**Instructions to follow**
Using only the entries below, output the lines starting at the one containing "Aménagez votre espace extérieur avec" and ending at the one containing "CZYTAJ WIĘCEJ", exactly and inclusive of both, omitting the pictures.

**Input records**

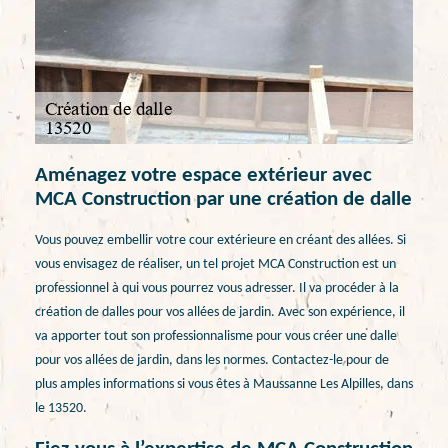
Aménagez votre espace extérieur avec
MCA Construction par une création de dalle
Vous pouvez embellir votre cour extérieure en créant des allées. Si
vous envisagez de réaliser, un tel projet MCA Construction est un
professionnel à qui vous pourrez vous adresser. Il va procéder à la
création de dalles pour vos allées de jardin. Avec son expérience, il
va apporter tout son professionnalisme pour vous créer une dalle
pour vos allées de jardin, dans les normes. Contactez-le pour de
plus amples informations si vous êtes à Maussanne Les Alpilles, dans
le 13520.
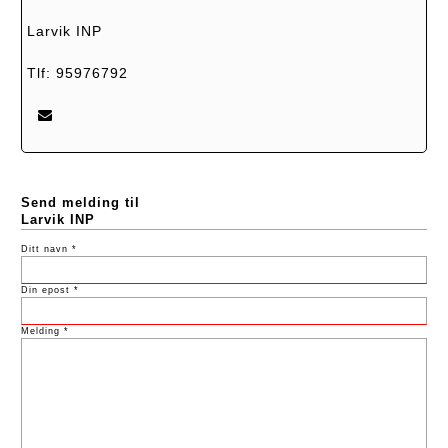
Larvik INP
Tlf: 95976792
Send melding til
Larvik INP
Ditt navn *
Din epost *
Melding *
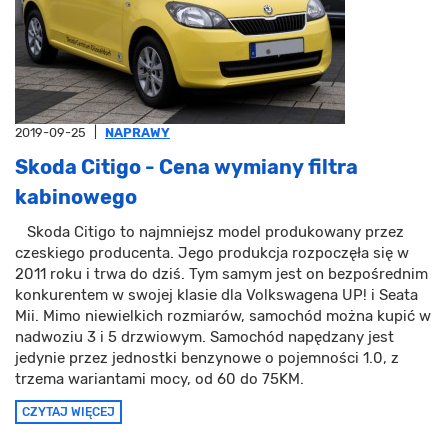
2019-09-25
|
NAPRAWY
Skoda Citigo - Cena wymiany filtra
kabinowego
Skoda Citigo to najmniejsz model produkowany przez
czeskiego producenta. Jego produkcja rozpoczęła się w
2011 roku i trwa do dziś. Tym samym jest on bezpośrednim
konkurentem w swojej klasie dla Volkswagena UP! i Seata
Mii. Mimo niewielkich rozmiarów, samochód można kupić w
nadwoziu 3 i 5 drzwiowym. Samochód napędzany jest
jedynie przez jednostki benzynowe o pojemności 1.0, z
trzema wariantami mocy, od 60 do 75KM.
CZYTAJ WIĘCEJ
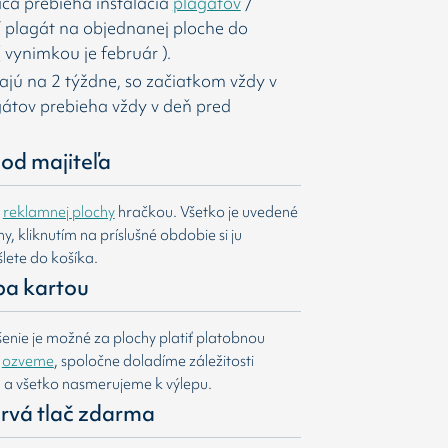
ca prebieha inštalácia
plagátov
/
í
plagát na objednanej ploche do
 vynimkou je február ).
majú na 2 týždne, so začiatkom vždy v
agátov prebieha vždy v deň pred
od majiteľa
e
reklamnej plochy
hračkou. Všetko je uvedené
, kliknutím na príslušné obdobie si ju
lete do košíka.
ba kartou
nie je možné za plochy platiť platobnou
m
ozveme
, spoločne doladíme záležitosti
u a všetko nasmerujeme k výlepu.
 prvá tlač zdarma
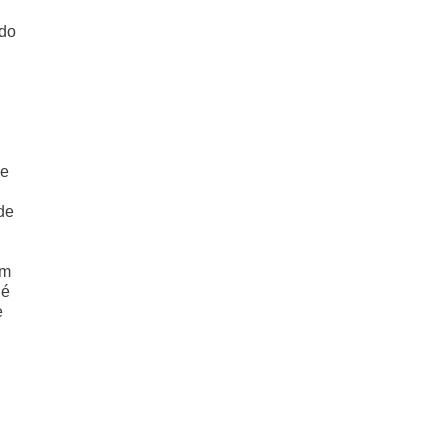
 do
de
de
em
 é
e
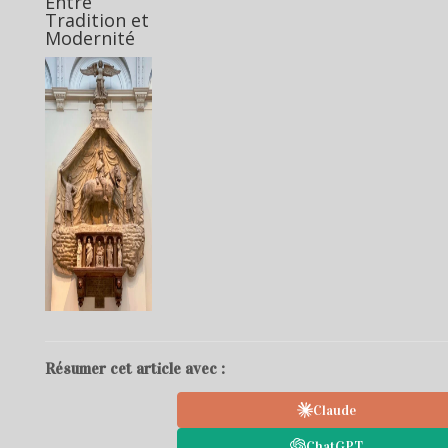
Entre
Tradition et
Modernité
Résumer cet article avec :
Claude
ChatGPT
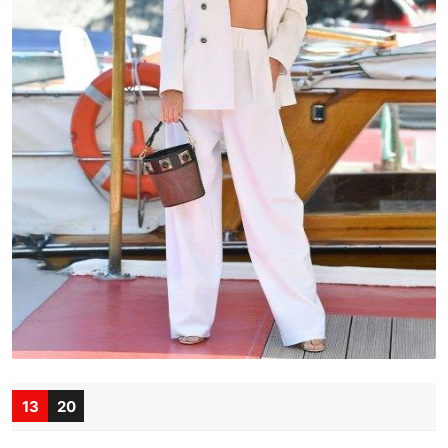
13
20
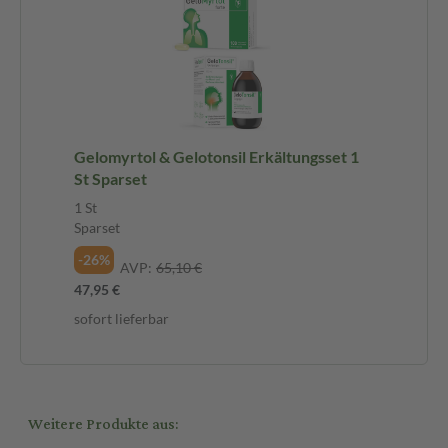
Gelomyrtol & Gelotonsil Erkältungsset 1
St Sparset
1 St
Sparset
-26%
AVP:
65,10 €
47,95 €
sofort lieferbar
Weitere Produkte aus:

--

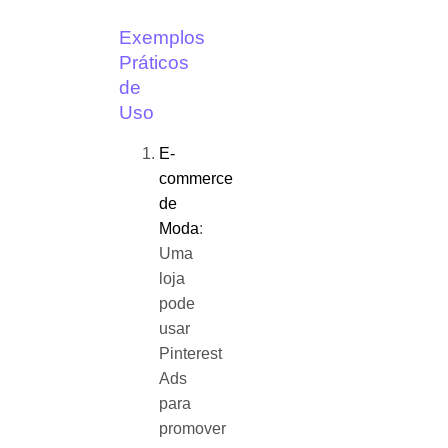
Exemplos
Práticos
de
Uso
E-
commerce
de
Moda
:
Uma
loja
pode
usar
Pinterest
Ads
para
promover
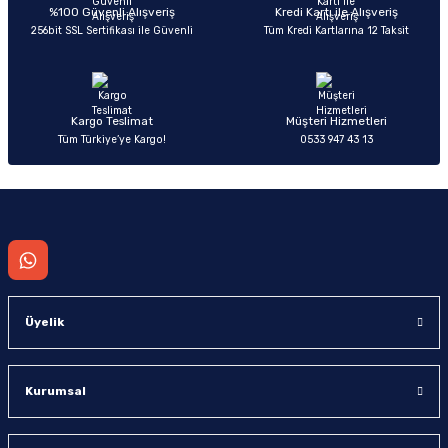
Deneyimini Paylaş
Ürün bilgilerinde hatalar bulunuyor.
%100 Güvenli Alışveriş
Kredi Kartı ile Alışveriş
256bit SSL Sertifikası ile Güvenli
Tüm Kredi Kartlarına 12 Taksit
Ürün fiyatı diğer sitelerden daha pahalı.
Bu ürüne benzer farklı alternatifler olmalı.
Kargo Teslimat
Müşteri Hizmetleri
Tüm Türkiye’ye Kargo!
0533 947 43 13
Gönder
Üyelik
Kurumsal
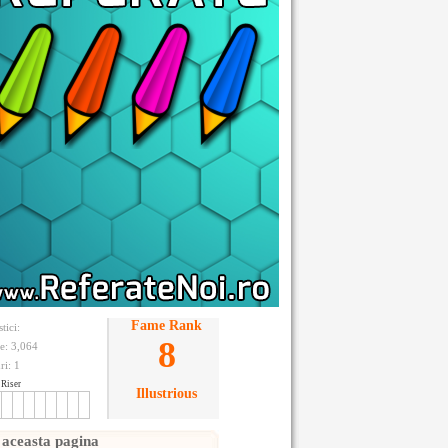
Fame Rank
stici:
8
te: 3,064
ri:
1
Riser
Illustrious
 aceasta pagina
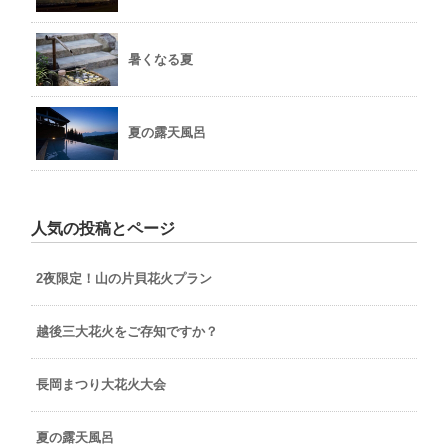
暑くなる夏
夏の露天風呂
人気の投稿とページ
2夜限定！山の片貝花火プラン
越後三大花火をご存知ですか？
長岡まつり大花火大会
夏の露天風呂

**Answer**
Aménagez votre espace extérieur avec
MCA Construction par une création de dalle
Vous pouvez embellir votre cour extérieure en créant des allées. Si
vous envisagez de réaliser, un tel projet MCA Construction est un
professionnel à qui vous pourrez vous adresser. Il va procéder à la
création de dalles pour vos allées de jardin. Avec son expérience, il
va apporter tout son professionnalisme pour vous créer une dalle
pour vos allées de jardin, dans les normes. Contactez-le pour de
plus amples informations si vous êtes à Maussanne Les Alpilles, dans
le 13520.
Larvik INP
Tlf: 95976792
Send melding til
Larvik INP
Ditt navn *
Din epost *
Melding *
2019-09-25
|
NAPRAWY
Skoda Citigo - Cena wymiany filtra
kabinowego
Skoda Citigo to najmniejsz model produkowany przez
czeskiego producenta. Jego produkcja rozpoczęła się w
2011 roku i trwa do dziś. Tym samym jest on bezpośrednim
konkurentem w swojej klasie dla Volkswagena UP! i Seata
Mii. Mimo niewielkich rozmiarów, samochód można kupić w
nadwoziu 3 i 5 drzwiowym. Samochód napędzany jest
jedynie przez jednostki benzynowe o pojemności 1.0, z
trzema wariantami mocy, od 60 do 75KM.
CZYTAJ WIĘCEJ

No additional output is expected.